-------- Текст для изучения --------

Судя по вашим стихам и статье в сборнике «Личное дело»[2] , для вас важным является понятие «поколение». Что это такое и насколько ценности поколения для вас важны?

Я думаю, с возрастом всякий представитель какого-нибудь поколения начинает испытывать более или менее сентиментальные чувства к людям, с которыми ему есть о чем поговорить, на памяти которых были общие радости и общие невзгоды. Часто это вынужденное, предопределенное родство заставляет забыть о каких-то расхождениях, потому что ему одиноко с теми, кто старше его, и с теми, кто моложе, они уже не очень понимают, о чем идет речь. А если говорить о каких-то характерных чертах нашего поколения, его невыгодно отличает совершенная серость и неброскость времени, в которое оно формировалось. На нас не повлияло ни одно из ярких событий советской истории, в отличие от старшего поколения – у них была хрущевская оттепель. Август 1968 года, ввод войск в Чехословакию – огромное событие. Мне было шестнадцать лет, я катался на велосипеде, это главным образом меня занимало. Не помню серьезной травмы от всего произошедшего.

--------

● Задание 1: Перепишите дословно строки данных: от самой первой до строки со словами «### Cancelling a Judgement» включительно. Картинки в ответ не включайте.
● Задание 2: Напишите продолжение текста о поколении сразу после его последнего предложения.

-------- Данные --------

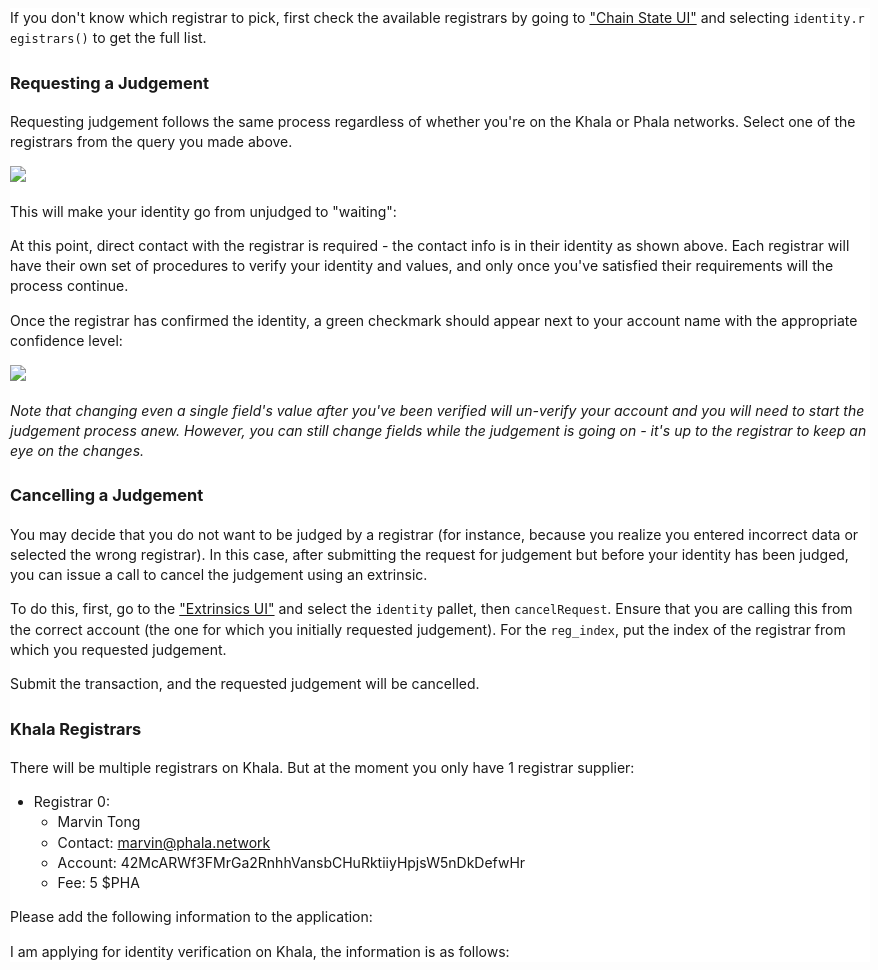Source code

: If you don't know which registrar to pick, first check the available registrars by going to ["Chain State UI"](#) and selecting `identity.registrars()` to get the full list.

### Requesting a Judgement

Requesting judgement follows the same process regardless of whether you're on the Khala or Phala networks. Select one of the registrars from the query you made above.

![](/images/docs/khala-user/identity-5.png)

This will make your identity go from unjudged to "waiting":

At this point, direct contact with the registrar is required - the contact info is in their identity as shown above. Each registrar will have their own set of procedures to verify your identity and values, and only once you've satisfied their requirements will the process continue.

Once the registrar has confirmed the identity, a green checkmark should appear next to your account name with the appropriate confidence level:

![](/images/docs/khala-user/identity-6.png)

_Note that changing even a single field's value after you've been verified will un-verify your account and you will need to start the judgement process anew. However, you can still change fields while the judgement is going on - it's up to the registrar to keep an eye on the changes._

### Cancelling a Judgement

You may decide that you do not want to be judged by a registrar (for instance, because you realize you entered incorrect data or selected the wrong registrar). In this case, after submitting the request for judgement but before your identity has been judged, you can issue a call to cancel the judgement using an extrinsic.

To do this, first, go to the ["Extrinsics UI"](https://polkadot.js.org/apps/#/extrinsics) and select
the `identity` pallet, then `cancelRequest`. Ensure that you are calling this from the correct account (the one for which you initially requested judgement). For the `reg_index`, put the index of the registrar from which you requested judgement.

Submit the transaction, and the requested judgement will be cancelled.



### Khala Registrars

There will be multiple registrars on Khala. But at the moment you only have 1 registrar supplier:

- Registrar 0:
  - Marvin Tong
  - Contact: marvin@phala.network
  - Account: 42McARWf3FMrGa2RnhhVansbCHuRktiiyHpjsW5nDkDefwHr
  - Fee: 5 $PHA


Please add the following information to the application:

I am applying for identity verification on Khala, the information is as follows:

--------

● Письменный ответ 1:
Source code

: If you don't know which registrar to pick, first check the available registrars by going to ["Chain State UI"](#) and selecting `identity.registrars()` to get the full list.

### Requesting a Judgement

Requesting judgement follows the same process regardless of whether you're on the Khala or Phala networks. Select one of the registrars from the query you made above.

![](/images/docs/khala-user/identity-5.png)

This will make your identity go from unjudged to "waiting":

At this point, direct contact with the registrar is required - the contact info is in their identity as shown above. Each registrar will have their own set of procedures to verify your identity and values, and only once you've satisfied their requirements will the process continue.

Once the registrar has confirmed the identity, a green checkmark should appear next to your account name with the appropriate confidence level:

![](/images/docs/khala-user/identity-6.png)

_Note that changing even a single field's value after you've been verified will un-verify your account and you will need to start the judgement process anew. However, you can still change fields while the judgement is going on - it's up to the registrar to keep an eye on the changes._

### Cancelling a Judgement

● Письменный ответ 2:
Так что мы выросли в полной духоте. Это очень хорошо и очень плохо. Хорошо, может быть, потому, что мы сильно не зависели от моды и молвы. Например, законодателем моды и властителем дум был Вознесенский, не помню, чтобы я всерьез им увлекался и находился под влиянием его стихов. Просто прошло мимо, как под стеклянным колпаком жил. Когда я вырос и полюбил гражданскую лирику, то это был Галич, который вообще не имел отношения к оттепельному поколению, я ему во внуки гожусь. Хорошо, что мы меньше рассеивались, мы поневоле были обречены на большую сосредоточенность, на более узкий круг знакомых, на всякие кухонные посиделки. Может, и начитанность от этого была более целенаправленной, хотя я не считаю себя человеком больших книжных знаний.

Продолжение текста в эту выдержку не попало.